INSTRUCTIONS TO FOLLOW: Nothing but the lines below between the line holding "Make a referral" and the line holding "Implement appropriate sanctions", inclusive, should appear in the answer, each set down exactly.

Dataset entries:
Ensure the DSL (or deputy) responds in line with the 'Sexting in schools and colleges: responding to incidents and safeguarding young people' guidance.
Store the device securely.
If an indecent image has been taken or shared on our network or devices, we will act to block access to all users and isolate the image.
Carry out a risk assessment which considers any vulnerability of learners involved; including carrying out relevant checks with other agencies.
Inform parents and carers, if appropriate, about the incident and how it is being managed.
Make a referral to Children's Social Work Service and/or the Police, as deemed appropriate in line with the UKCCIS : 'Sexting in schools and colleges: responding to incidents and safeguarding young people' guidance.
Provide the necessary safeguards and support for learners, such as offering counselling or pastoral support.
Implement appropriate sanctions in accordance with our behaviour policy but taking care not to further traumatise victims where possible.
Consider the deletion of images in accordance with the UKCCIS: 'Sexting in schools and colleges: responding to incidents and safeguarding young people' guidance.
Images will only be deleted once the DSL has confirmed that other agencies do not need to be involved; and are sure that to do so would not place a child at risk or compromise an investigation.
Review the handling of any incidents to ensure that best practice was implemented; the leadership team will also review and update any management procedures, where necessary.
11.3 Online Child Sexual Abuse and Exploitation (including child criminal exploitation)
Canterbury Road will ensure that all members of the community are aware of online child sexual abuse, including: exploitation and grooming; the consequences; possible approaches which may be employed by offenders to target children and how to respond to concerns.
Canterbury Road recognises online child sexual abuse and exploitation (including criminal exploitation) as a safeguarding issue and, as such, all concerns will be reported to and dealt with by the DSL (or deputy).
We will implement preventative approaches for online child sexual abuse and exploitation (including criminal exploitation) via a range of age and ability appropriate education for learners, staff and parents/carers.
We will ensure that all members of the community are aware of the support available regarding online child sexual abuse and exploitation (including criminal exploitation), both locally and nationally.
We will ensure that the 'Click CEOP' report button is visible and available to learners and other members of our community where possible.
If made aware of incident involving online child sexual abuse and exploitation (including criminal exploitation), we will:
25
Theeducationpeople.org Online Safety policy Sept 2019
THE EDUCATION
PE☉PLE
==
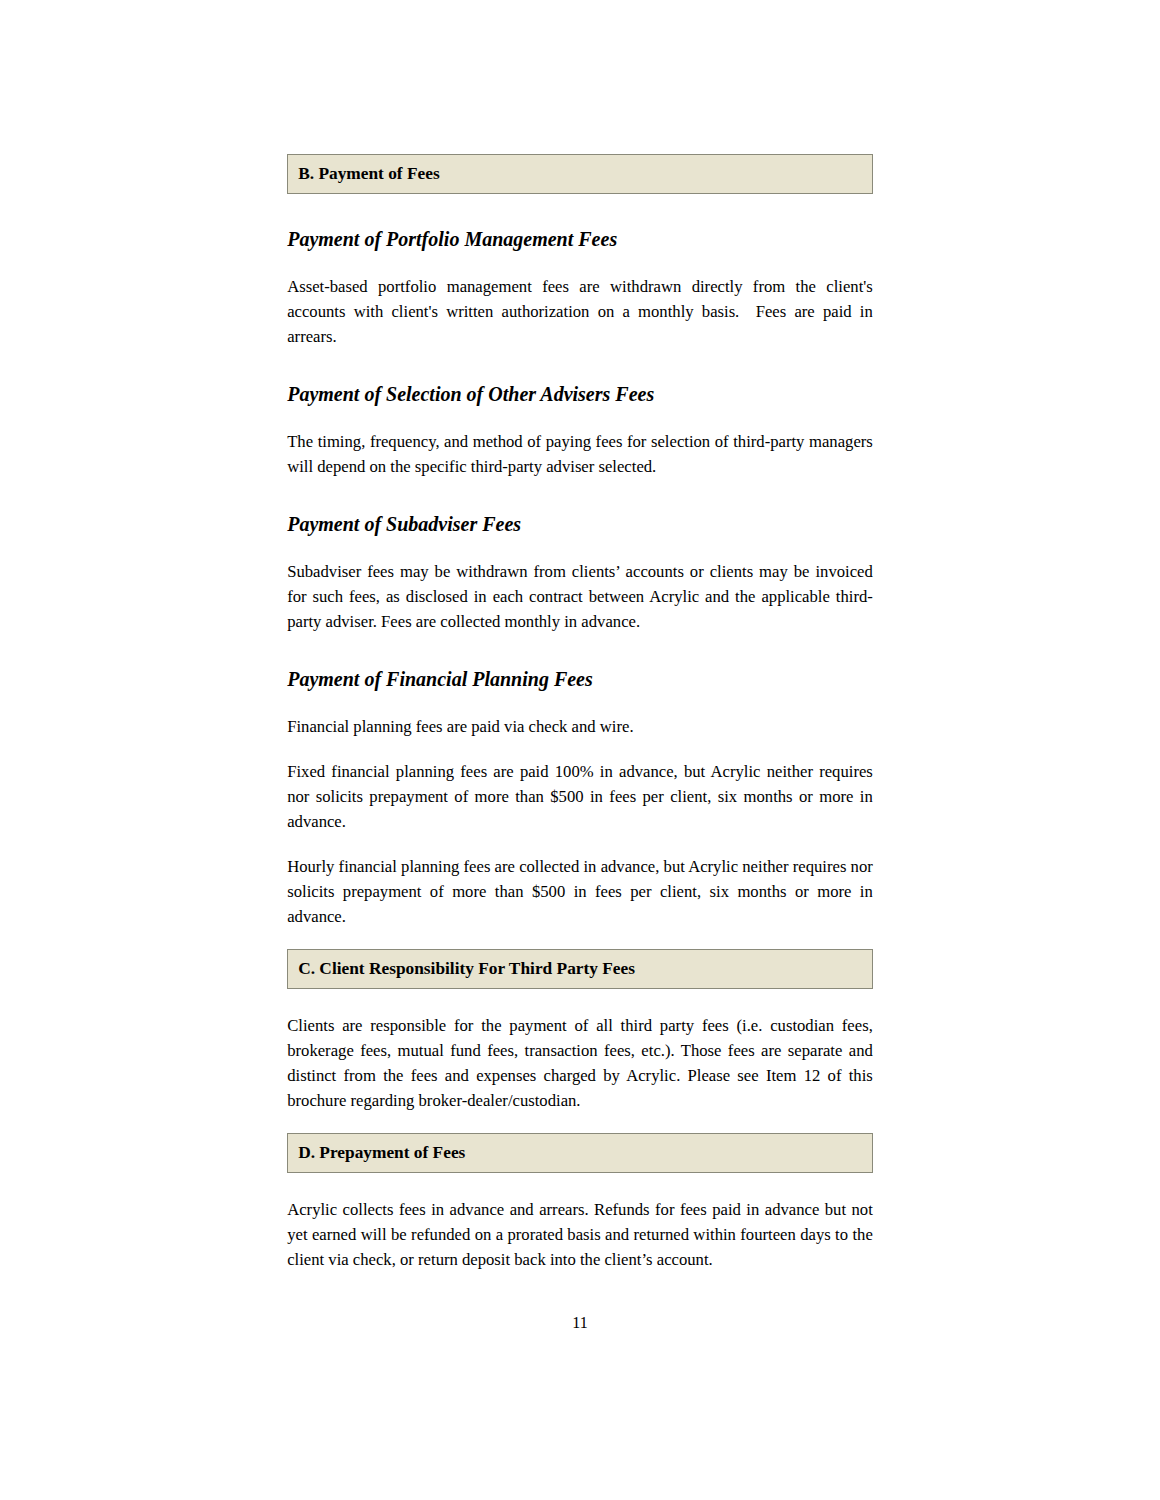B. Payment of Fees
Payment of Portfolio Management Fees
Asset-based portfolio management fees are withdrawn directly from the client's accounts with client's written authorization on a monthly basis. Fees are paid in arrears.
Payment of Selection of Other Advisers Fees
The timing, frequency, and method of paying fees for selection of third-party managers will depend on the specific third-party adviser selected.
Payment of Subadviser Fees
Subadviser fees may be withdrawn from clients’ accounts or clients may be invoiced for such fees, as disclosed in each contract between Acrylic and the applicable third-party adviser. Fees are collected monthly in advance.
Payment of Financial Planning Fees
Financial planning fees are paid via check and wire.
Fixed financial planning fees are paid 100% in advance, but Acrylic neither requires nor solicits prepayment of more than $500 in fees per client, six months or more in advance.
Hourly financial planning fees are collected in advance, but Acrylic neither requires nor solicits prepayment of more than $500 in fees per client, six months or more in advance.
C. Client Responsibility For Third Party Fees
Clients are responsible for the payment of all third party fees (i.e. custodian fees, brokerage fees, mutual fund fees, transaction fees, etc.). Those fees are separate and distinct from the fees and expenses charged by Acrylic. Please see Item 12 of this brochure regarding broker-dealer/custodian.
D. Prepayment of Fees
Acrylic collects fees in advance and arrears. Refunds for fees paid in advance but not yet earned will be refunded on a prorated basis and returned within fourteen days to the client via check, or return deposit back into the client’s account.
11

ANSWER:
Make a referral to Children's Social Work Service and/or the Police, as deemed appropriate in line with the UKCCIS : 'Sexting in schools and colleges: responding to incidents and safeguarding young people' guidance.
Provide the necessary safeguards and support for learners, such as offering counselling or pastoral support.
Implement appropriate sanctions in accordance with our behaviour policy but taking care not to further traumatise victims where possible.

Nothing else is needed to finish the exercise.